* What to work on
The answer should match the entries below word for word, minus their pictures.

* Material supplied
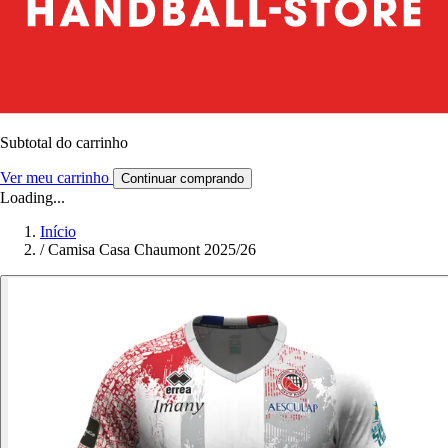
Subtotal do carrinho
Ver meu carrinho
Continuar comprando
Loading...
Início
/
Camisa Casa Chaumont 2025/26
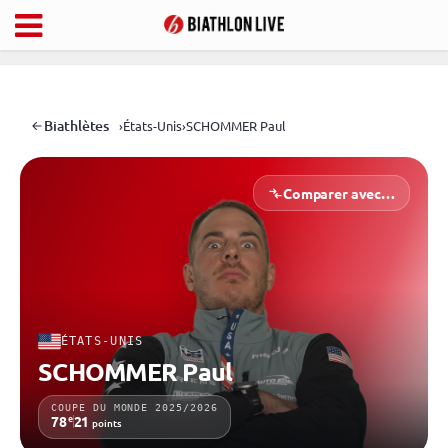
Biathlètes
›
États-Unis
›
SCHOMMER Paul
Comparer avec…
ÉTATS-UNIS
SCHOMMER Paul
COUPE DU MONDE 2025/2026
e
78
21
points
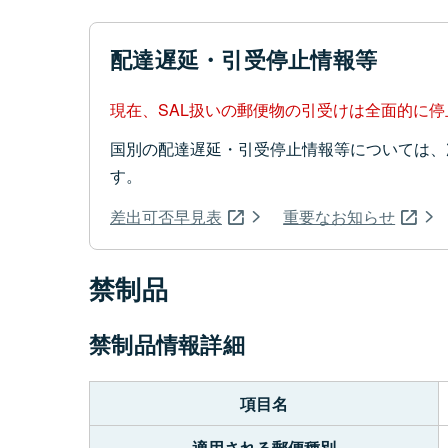
配達遅延・引受停止情報等
現在、SAL扱いの郵便物の引受けは全面的に
国別の配達遅延・引受停止情報等については、
す。
差出可否早見表
重要なお知らせ
禁制品
禁制品情報詳細
項目名
適用される郵便種別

* Solution
Subtotal do carrinho
Ver meu carrinho
Continuar comprando
Loading...
Início
/
Camisa Casa Chaumont 2025/26
Biathlètes
›
États-Unis
›
SCHOMMER Paul
Comparer avec…
ÉTATS-UNIS
SCHOMMER Paul
COUPE DU MONDE 2025/2026
e
78
21
points
配達遅延・引受停止情報等
現在、SAL扱いの郵便物の引受けは全面的に
国別の配達遅延・引受停止情報等については、
す。
差出可否早見表
重要なお知らせ
禁制品
禁制品情報詳細
項目名
適用される郵便種別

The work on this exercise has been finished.